By Richard Johnstone in Manchester | 1 October 2013
The ‘friends and family test’ used to judge the quality of NHS hospitals is to expanded to other public services, including job centres and further education colleges, Cabinet Office minister Francis Maude has said.
Maude said asking NHS patients ‘Would you recommend the service you’ve just used to your friends and family?’ had proven both simple and effective since it was introduced to accident and emergency and inpatient hospital wards in April.
Trusts are expected to use the results of the poll to improve services, and Maude told the Conservative Party conference it would be now be put in place across mental health services, community nursing, and outpatient appointments by the end of March 2015. The test will also be applied to assess Jobcentre Plus services and further education courses.
Maude said the test, the results of which are published online, formed part of the government’s ‘commitment to transparency’.
He added: ‘We know that transparency delivers better public services. It drives up standards, informs choice and holds providers to account. This extension of the friends and family test will put more power in the hands of the public, allowing them to give clear and honest feedback on the services that hard-working families use every day.

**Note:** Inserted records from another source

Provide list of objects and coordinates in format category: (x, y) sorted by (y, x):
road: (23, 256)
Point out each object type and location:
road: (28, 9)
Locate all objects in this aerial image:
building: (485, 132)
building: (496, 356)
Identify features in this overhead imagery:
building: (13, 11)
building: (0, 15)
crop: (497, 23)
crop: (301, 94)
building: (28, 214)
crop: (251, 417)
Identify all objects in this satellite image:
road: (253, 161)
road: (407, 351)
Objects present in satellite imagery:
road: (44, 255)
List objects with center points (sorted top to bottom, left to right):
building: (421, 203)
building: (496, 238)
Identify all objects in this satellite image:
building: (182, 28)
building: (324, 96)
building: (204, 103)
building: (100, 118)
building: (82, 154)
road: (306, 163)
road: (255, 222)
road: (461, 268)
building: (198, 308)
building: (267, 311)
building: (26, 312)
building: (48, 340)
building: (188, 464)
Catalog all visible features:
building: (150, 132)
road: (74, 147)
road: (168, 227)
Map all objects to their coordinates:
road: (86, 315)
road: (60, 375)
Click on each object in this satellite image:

‘By putting an unprecedented amount of public data in the open – from where tax money is spent to how local hospitals are performing – we are starting to expose inadequacies, open up local choice and drive improvements.’
The expansion was welcomed by Health Secretary Jeremy Hunt, who said that, in its first four months, over half a million patients have had their say through the test.
‘The NHS is embracing the need for more patient feedback – these are the seeds of lasting culture change. Patients will be given unparalleled opportunities to hold health services to account and choose their care as the friends and family test is rolled out across the NHS.’
Maude also told delegates the government’s ‘radical efficiency and reform agenda’ had saved £5.5bn in 2011/12 and more than £10bn in 2012/13 through more efficient procurement and tackling fraud and error.
‘By the end of this Parliament we want to be saving around £20bn a year, with another £5bn the year after,’ he added.
Civil service reform was key to ensuring this target was met, he said, as currently the whole of Whitehall was operating as ‘less than the sum of the parts’.
‘That's the challenge for the leadership of the service, as we drive through the changes, to create a culture where amazing people driven by a public service ethos can do amazing things.’